Dado tudo isso, não é surpreendente que a liberdade de expressão esteja enfraquecendo aqui. No entanto, não se deixe enganar pensando que isso significa que os estudantes não a querem. Quando as táticas acima são usadas para ganhar e manter o poder pelos poucos que as empunham melhor, não é surpreendente que os órgãos administrativos estudantis resultantes sejam tão agressiva e não representativamente identitários e lacradores.
Um suspiro coletivo de alívio ressoou pela cidade quando acadêmicos escreveram uma carta em apoio à liberdade de expressão. O ambiente da universidade pode fazer você sentir que é o único com sanidade, e isso é intencional. Talvez a carta quebre o feitiço coletivo que paira sobre os pináculos sonhadores, e os estudantes acordem para perceber que não têm nada a temer e tudo a ganhar valorizando a discussão e o debate, e mais pessoas se tornarão corajosas também.
Espero que o comitê da Oxford Union [sociedade estudantil de debates que existe desde 1823] saiba o quanto muitos estudantes valorizam o que eles fazem e o que representam. Eles estão lutando numa batalha que muitos de nós temos medo de enfrentar. No entanto, para citar a sufragista Millicent Fawcett — “a coragem chama mais coragem em todo lugar”.
Espero que mais estudantes se cansem desse jogo e percebam que palavras e pessoas só podem ter o poder que você lhes dá. Quanto mais estudantes se recusarem a participar, mais cedo poderemos seguir com o que viemos fazer aqui em paz.

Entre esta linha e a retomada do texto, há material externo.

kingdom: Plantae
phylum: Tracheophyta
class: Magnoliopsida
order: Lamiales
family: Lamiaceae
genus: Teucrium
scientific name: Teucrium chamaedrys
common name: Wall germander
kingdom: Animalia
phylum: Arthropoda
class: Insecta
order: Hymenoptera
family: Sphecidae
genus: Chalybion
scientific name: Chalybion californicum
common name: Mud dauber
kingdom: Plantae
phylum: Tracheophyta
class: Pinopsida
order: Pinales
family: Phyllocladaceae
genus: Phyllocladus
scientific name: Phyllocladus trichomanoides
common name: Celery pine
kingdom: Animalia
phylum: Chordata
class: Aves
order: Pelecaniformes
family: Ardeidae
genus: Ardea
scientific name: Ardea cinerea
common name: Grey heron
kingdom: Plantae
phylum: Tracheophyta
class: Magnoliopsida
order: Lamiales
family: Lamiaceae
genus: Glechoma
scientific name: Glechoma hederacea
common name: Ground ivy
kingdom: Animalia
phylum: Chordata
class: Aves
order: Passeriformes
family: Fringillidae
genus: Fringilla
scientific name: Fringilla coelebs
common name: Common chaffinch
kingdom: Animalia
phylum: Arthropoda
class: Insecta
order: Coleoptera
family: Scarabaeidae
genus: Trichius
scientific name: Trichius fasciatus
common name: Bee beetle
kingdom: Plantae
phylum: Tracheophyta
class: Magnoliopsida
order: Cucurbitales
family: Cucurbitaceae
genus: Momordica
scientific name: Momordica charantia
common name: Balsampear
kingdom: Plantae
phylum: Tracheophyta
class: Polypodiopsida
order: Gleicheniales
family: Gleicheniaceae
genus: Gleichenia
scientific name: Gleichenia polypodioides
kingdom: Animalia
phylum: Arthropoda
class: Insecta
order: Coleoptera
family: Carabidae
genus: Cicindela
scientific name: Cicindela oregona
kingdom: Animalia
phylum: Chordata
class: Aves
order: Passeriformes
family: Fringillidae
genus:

Kathleen Stock é uma filósofa e escritora britânica. Ela foi professora de filosofia na Universidade de Sussex até 2021. Ela publicou trabalhos acadêmicos sobre estética, ficção, imaginação, objetificação sexual e orientação sexual. Suas opiniões sobre as pessoas trans se tornaram uma questão controversa. Em dezembro de 2020, foi nomeada Oficial da Ordem do Império Britânico (OBE) em reconhecimento aos serviços prestados ao ensino superior, decisão que foi posteriormente criticada por um grupo de mais de 600 filósofos acadêmicos que argumentaram que a “retórica preconceituosa” de Stock contribuiu para a marginalização das pessoas trans. Em outubro de 2021, ela renunciou a seu cargo na Universidade de Sussex. Isso aconteceu após uma campanha estudantil pedindo sua demissão e o sindicato dos docentes ter acusado a universidade de “transfobia institucional”. Um grupo de mais de 200 filósofos acadêmicos do Reino Unido assinou uma carta aberta em apoio à liberdade acadêmica de Stock.